» Task to carry out
Give the listing again exactly, omitting its images.
=-=-=
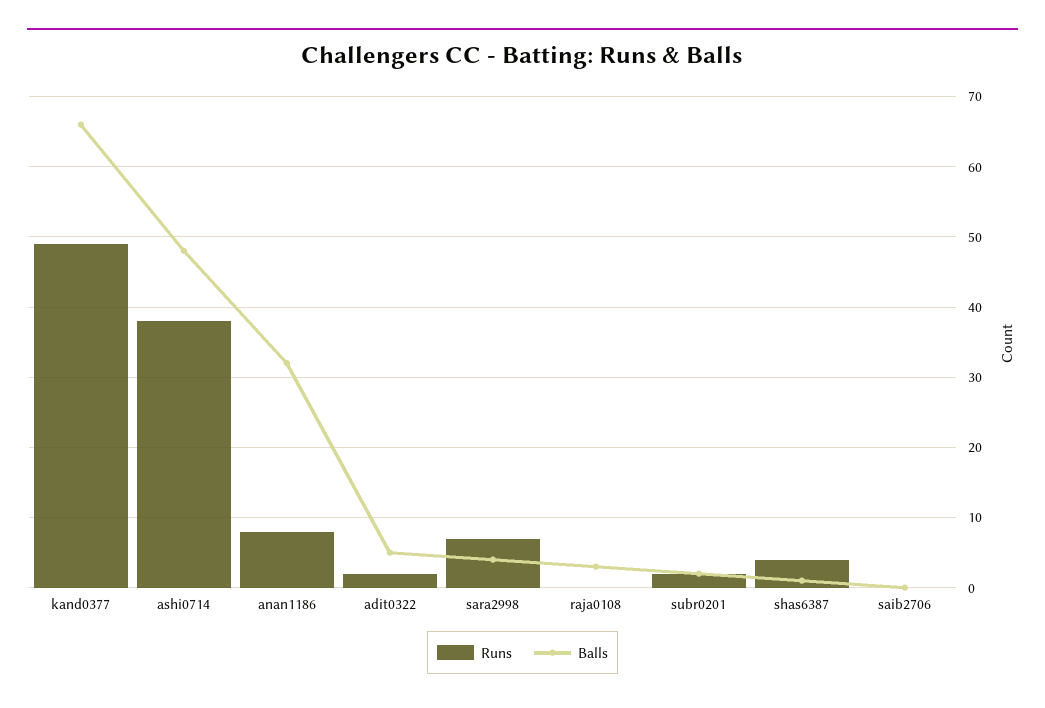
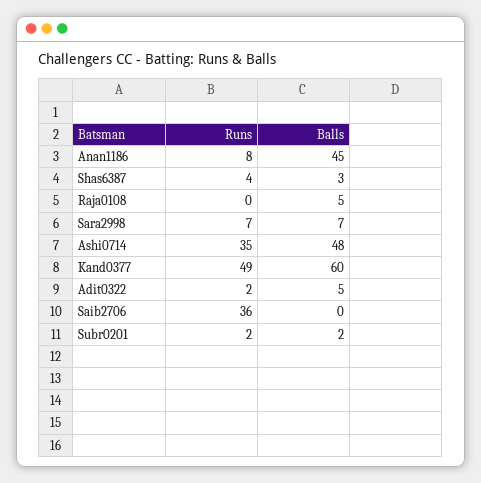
  {
    "Runs": {
      "kand0377": 49,
-     "ashi0714": 38,
+     "ashi0714": 35,
      "anan1186": 8,
      "adit0322": 2,
      "sara2998": 7,
      "raja0108": 0,
      "subr0201": 2,
      "shas6387": 4,
-     "saib2706": 0
+     "saib2706": 36
    },
    "Balls": {
-     "kand0377": 66,
+     "kand0377": 60,
      "ashi0714": 48,
-     "anan1186": 32,
+     "anan1186": 45,
      "adit0322": 5,
-     "sara2998": 4,
+     "sara2998": 7,
-     "raja0108": 3,
+     "raja0108": 5,
      "subr0201": 2,
-     "shas6387": 1,
+     "shas6387": 3,
      "saib2706": 0
    }
  }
=-=-=
» Task answer
  {
    "Runs": {
      "kand0377": 49,
-     "ashi0714": 38,
+     "ashi0714": 35,
      "anan1186": 8,
      "adit0322": 2,
      "sara2998": 7,
      "raja0108": 0,
      "subr0201": 2,
      "shas6387": 4,
-     "saib2706": 0
+     "saib2706": 36
    },
    "Balls": {
-     "kand0377": 66,
+     "kand0377": 60,
      "ashi0714": 48,
-     "anan1186": 32,
+     "anan1186": 45,
      "adit0322": 5,
-     "sara2998": 4,
+     "sara2998": 7,
-     "raja0108": 3,
+     "raja0108": 5,
      "subr0201": 2,
-     "shas6387": 1,
+     "shas6387": 3,
      "saib2706": 0
    }
  }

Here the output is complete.